> Work instructions
Beginning with the line that contains "vfov_deg: 32.6", copy each subsequent line of the data below through the last one, including both ends but not the pictures.

Top of Provided data

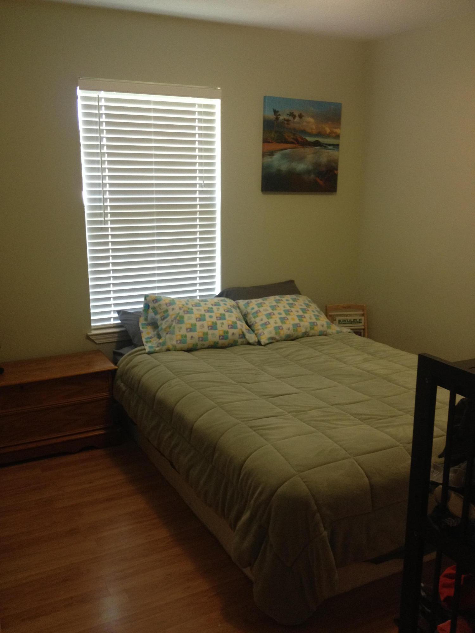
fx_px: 640
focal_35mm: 35
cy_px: 316
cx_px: 238
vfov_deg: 52.6
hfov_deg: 40.7
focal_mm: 4.28
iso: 160
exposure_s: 1/20
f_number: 2.4
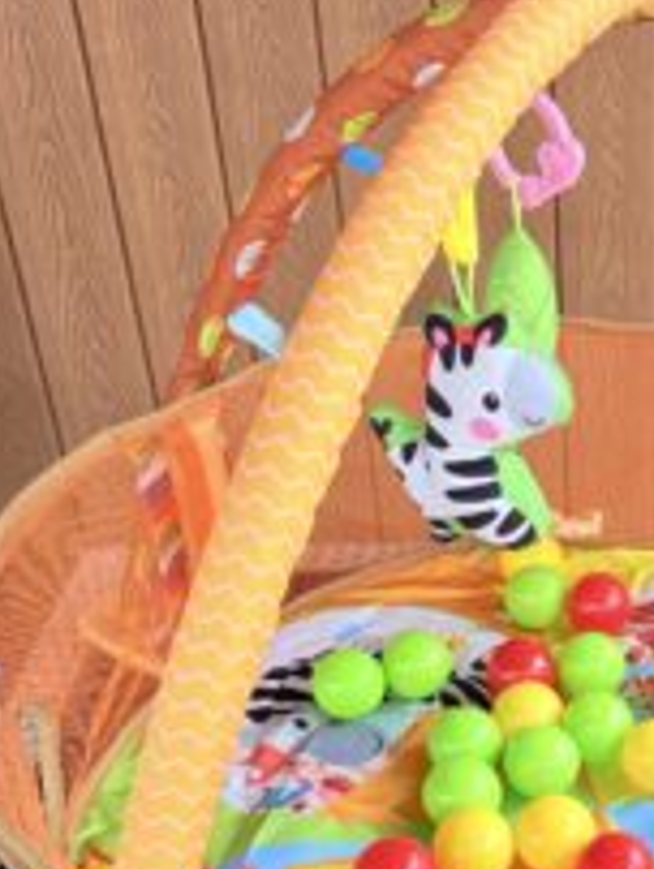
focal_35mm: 57
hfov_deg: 24.4
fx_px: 1433
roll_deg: -2.1
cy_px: 658
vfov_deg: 33.0
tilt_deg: -35.6
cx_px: 676
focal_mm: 6.76
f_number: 1.78
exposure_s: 1/426
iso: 80
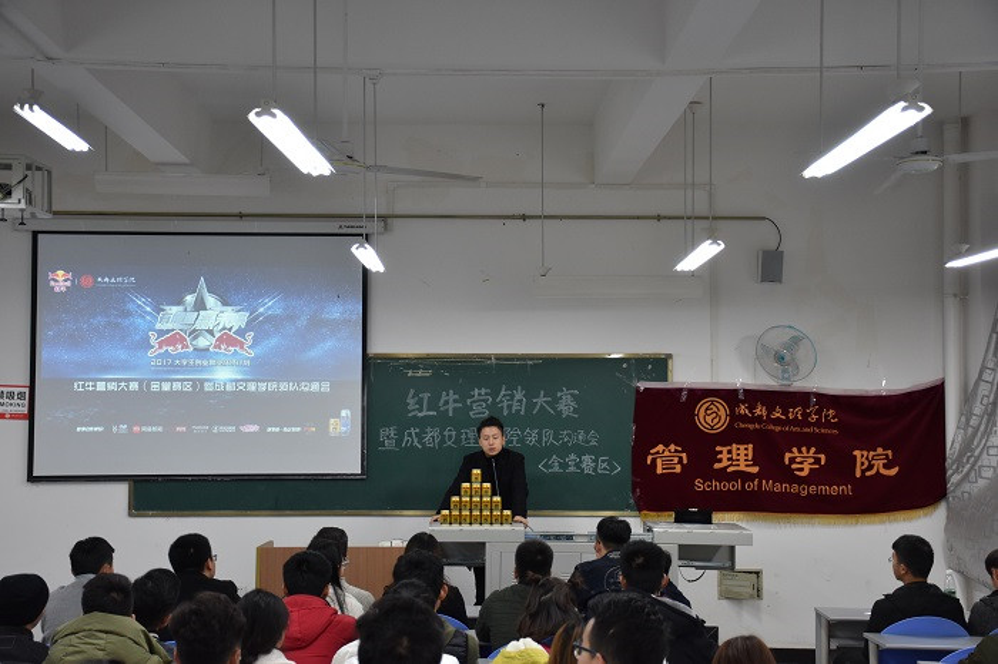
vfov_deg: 26.5
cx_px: 499
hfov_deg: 38.9
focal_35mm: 51
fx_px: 1413
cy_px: 332
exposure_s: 1/80
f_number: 4.2
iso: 800
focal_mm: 34
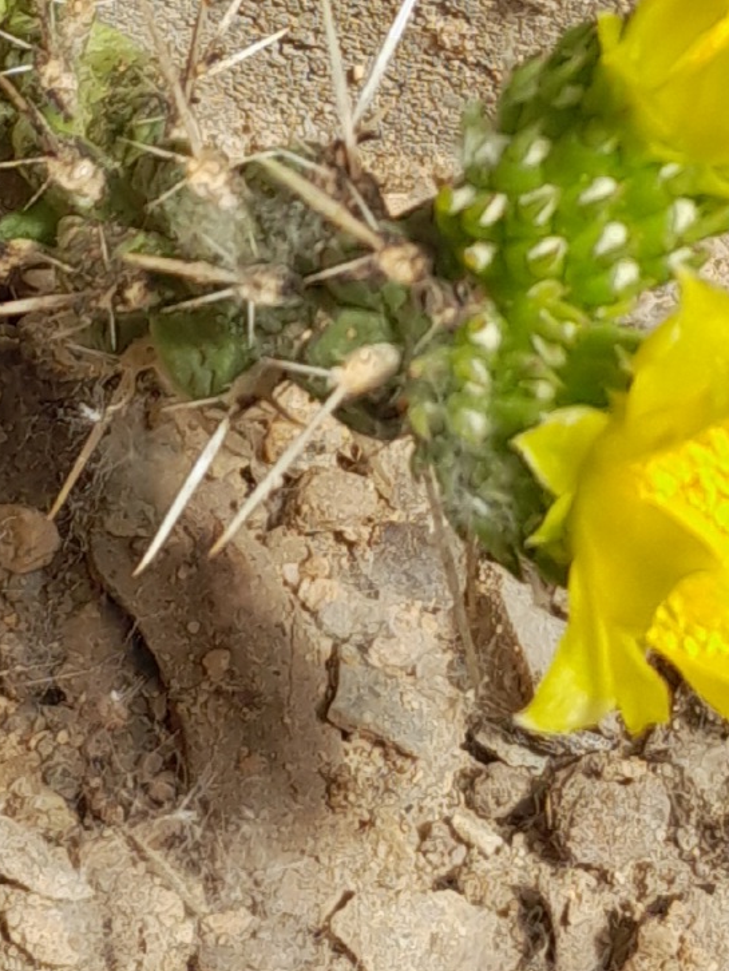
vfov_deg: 32.8
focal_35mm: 57
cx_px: 417
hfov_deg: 25.6
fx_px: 1600
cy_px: 186
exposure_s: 1/909
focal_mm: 4
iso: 40
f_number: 1.8
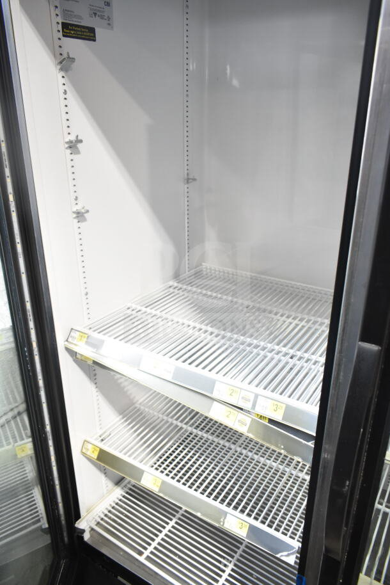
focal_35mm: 27
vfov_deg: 67.4
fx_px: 438
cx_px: 195
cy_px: 292
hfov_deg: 48.0
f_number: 4
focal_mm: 18
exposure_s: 1/60
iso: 1600
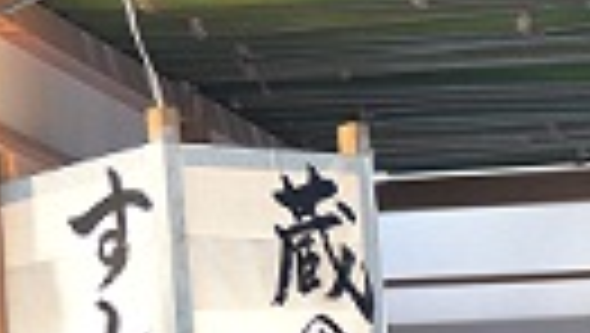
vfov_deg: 5.2
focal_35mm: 227
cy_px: 702
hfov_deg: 9.4
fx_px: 3555
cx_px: 56
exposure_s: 1/50
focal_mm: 44
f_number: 4
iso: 800
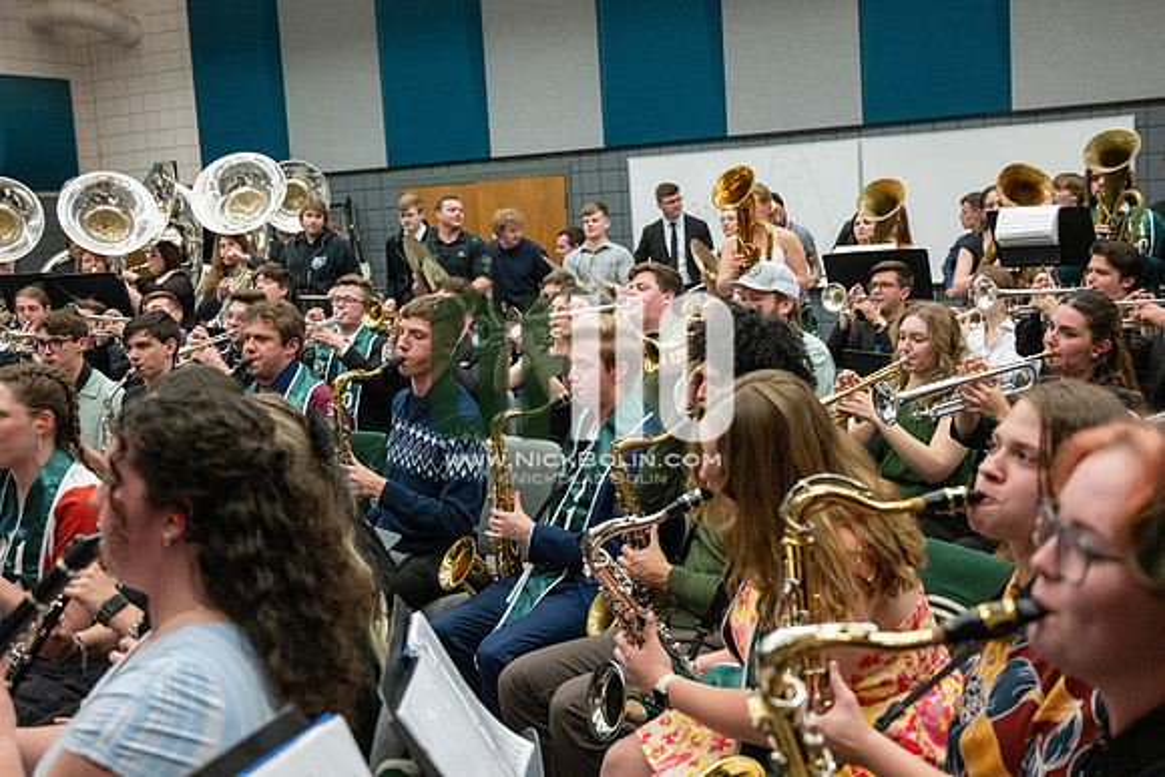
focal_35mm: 41
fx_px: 1327
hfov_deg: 47.4
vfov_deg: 32.6
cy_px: 388
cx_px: 582
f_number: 4
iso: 10000
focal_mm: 41
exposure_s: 1/500
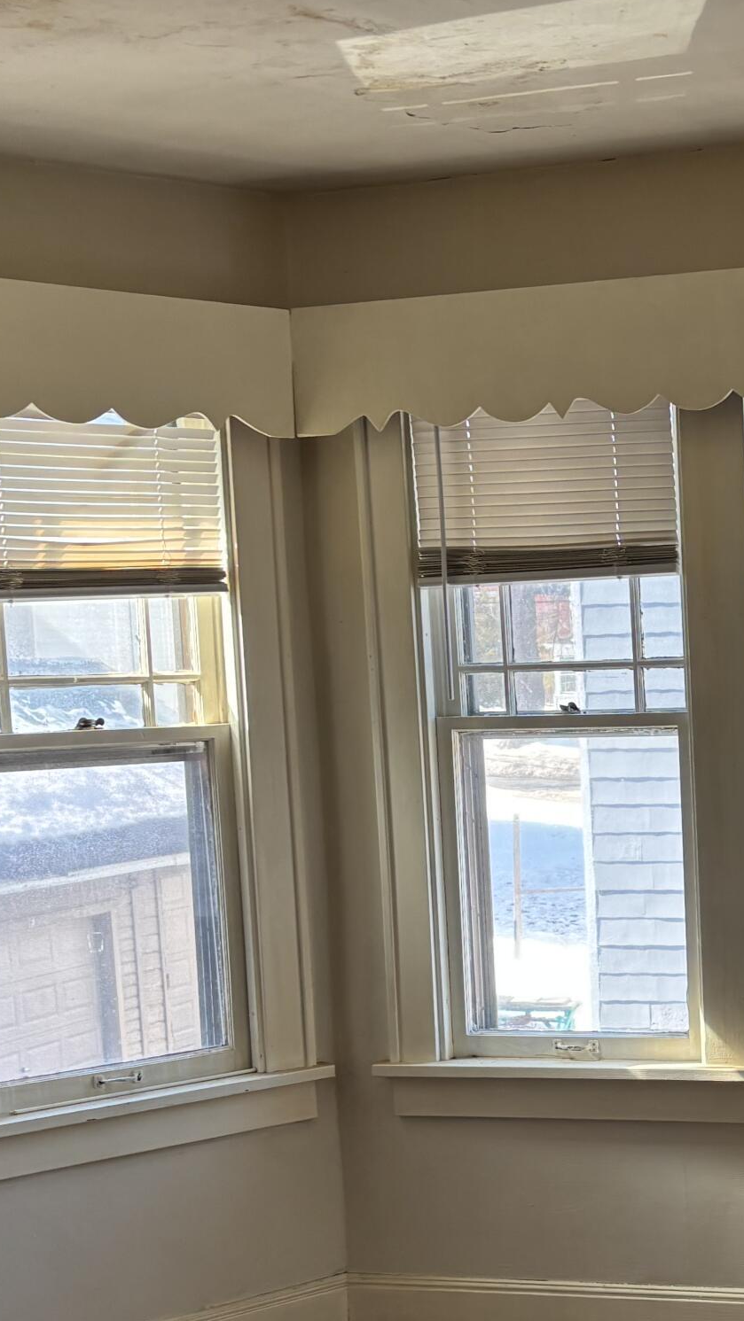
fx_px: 1999
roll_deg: +2.2
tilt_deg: -5.9
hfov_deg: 20.0
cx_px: 850
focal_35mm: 57
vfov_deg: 36.2
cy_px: 887
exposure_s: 1/140
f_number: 1.6
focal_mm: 5.96
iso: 64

Bottom of Provided data

> Solution to the exercise
vfov_deg: 32.6
cy_px: 388
cx_px: 582
f_number: 4
iso: 10000
focal_mm: 41
exposure_s: 1/500
fx_px: 1999
roll_deg: +2.2
tilt_deg: -5.9
hfov_deg: 20.0
cx_px: 850
focal_35mm: 57
vfov_deg: 36.2
cy_px: 887
exposure_s: 1/140
f_number: 1.6
focal_mm: 5.96
iso: 64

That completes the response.